== Problem to solve ==
Write out all the entries word for word and omit any pictures.

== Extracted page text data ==

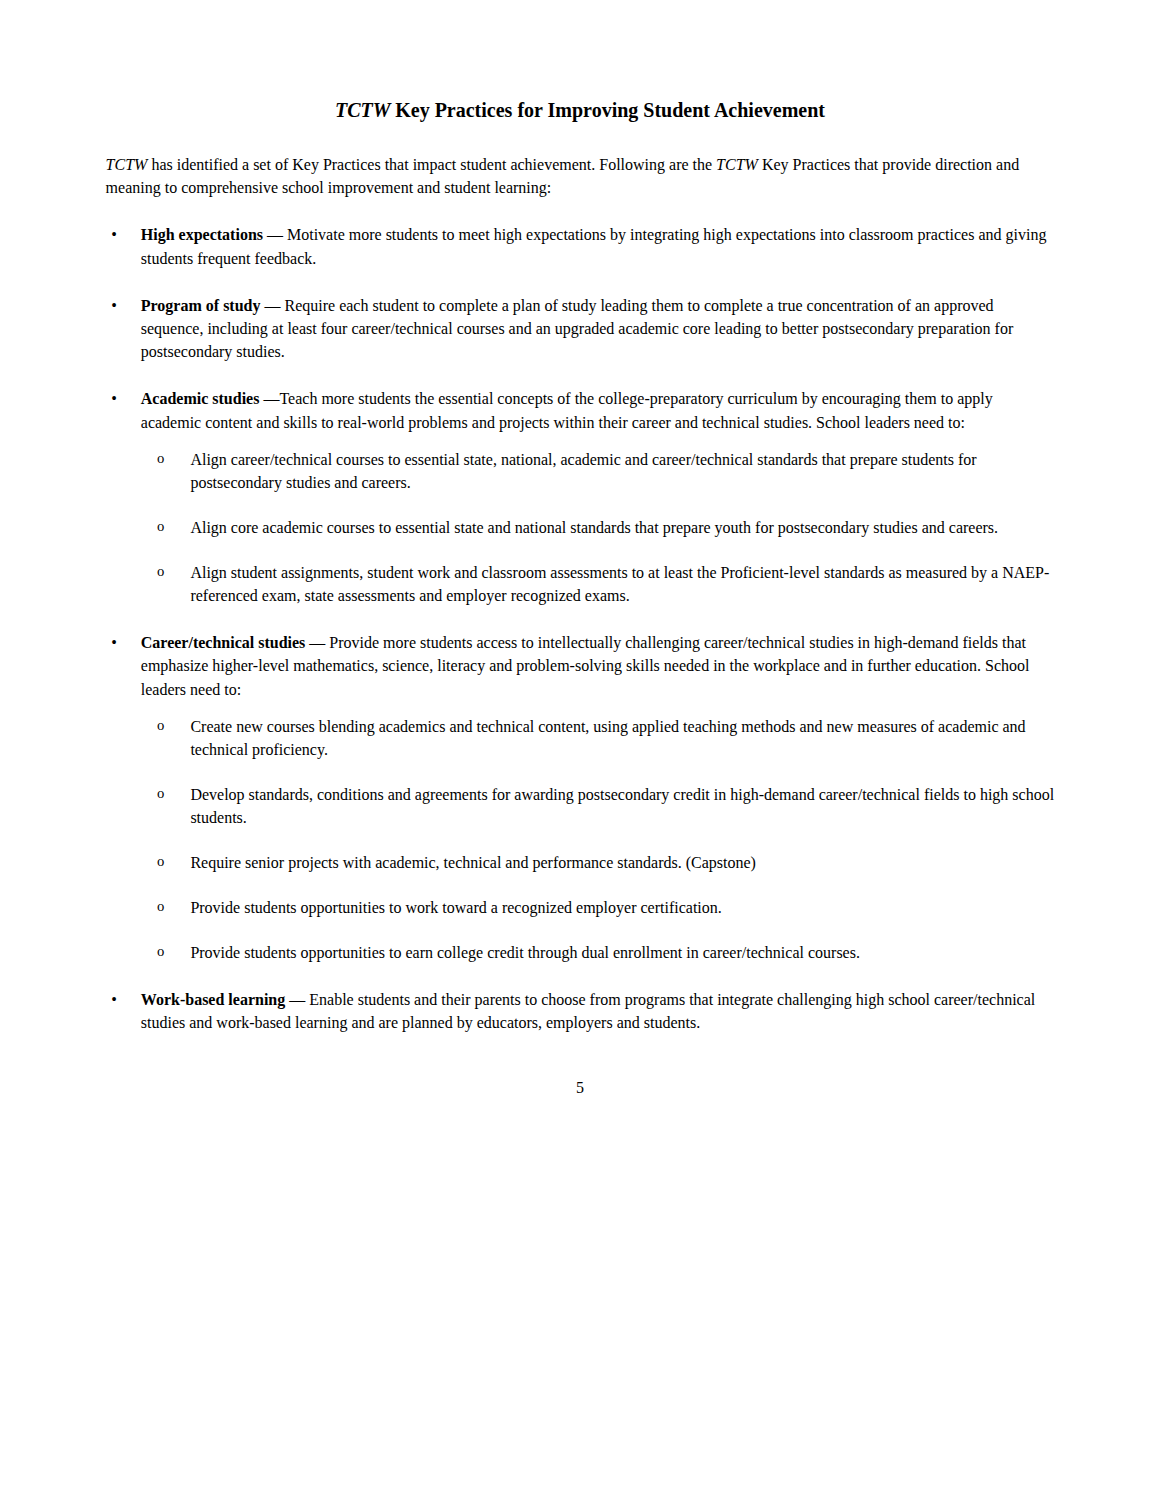TCTW Key Practices for Improving Student Achievement
TCTW has identified a set of Key Practices that impact student achievement. Following are the TCTW Key Practices that provide direction and meaning to comprehensive school improvement and student learning:
High expectations — Motivate more students to meet high expectations by integrating high expectations into classroom practices and giving students frequent feedback.
Program of study — Require each student to complete a plan of study leading them to complete a true concentration of an approved sequence, including at least four career/technical courses and an upgraded academic core leading to better postsecondary preparation for postsecondary studies.
Academic studies —Teach more students the essential concepts of the college-preparatory curriculum by encouraging them to apply academic content and skills to real-world problems and projects within their career and technical studies. School leaders need to:
Align career/technical courses to essential state, national, academic and career/technical standards that prepare students for postsecondary studies and careers.
Align core academic courses to essential state and national standards that prepare youth for postsecondary studies and careers.
Align student assignments, student work and classroom assessments to at least the Proficient-level standards as measured by a NAEP-referenced exam, state assessments and employer recognized exams.
Career/technical studies — Provide more students access to intellectually challenging career/technical studies in high-demand fields that emphasize higher-level mathematics, science, literacy and problem-solving skills needed in the workplace and in further education. School leaders need to:
Create new courses blending academics and technical content, using applied teaching methods and new measures of academic and technical proficiency.
Develop standards, conditions and agreements for awarding postsecondary credit in high-demand career/technical fields to high school students.
Require senior projects with academic, technical and performance standards. (Capstone)
Provide students opportunities to work toward a recognized employer certification.
Provide students opportunities to earn college credit through dual enrollment in career/technical courses.
Work-based learning — Enable students and their parents to choose from programs that integrate challenging high school career/technical studies and work-based learning and are planned by educators, employers and students.
5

== Task response ==
TCTW Key Practices for Improving Student Achievement
TCTW has identified a set of Key Practices that impact student achievement. Following are the TCTW Key Practices that provide direction and meaning to comprehensive school improvement and student learning:
High expectations — Motivate more students to meet high expectations by integrating high expectations into classroom practices and giving students frequent feedback.
Program of study — Require each student to complete a plan of study leading them to complete a true concentration of an approved sequence, including at least four career/technical courses and an upgraded academic core leading to better postsecondary preparation for postsecondary studies.
Academic studies —Teach more students the essential concepts of the college-preparatory curriculum by encouraging them to apply academic content and skills to real-world problems and projects within their career and technical studies. School leaders need to:
Align career/technical courses to essential state, national, academic and career/technical standards that prepare students for postsecondary studies and careers.
Align core academic courses to essential state and national standards that prepare youth for postsecondary studies and careers.
Align student assignments, student work and classroom assessments to at least the Proficient-level standards as measured by a NAEP-referenced exam, state assessments and employer recognized exams.
Career/technical studies — Provide more students access to intellectually challenging career/technical studies in high-demand fields that emphasize higher-level mathematics, science, literacy and problem-solving skills needed in the workplace and in further education. School leaders need to:
Create new courses blending academics and technical content, using applied teaching methods and new measures of academic and technical proficiency.
Develop standards, conditions and agreements for awarding postsecondary credit in high-demand career/technical fields to high school students.
Require senior projects with academic, technical and performance standards. (Capstone)
Provide students opportunities to work toward a recognized employer certification.
Provide students opportunities to earn college credit through dual enrollment in career/technical courses.
Work-based learning — Enable students and their parents to choose from programs that integrate challenging high school career/technical studies and work-based learning and are planned by educators, employers and students.
5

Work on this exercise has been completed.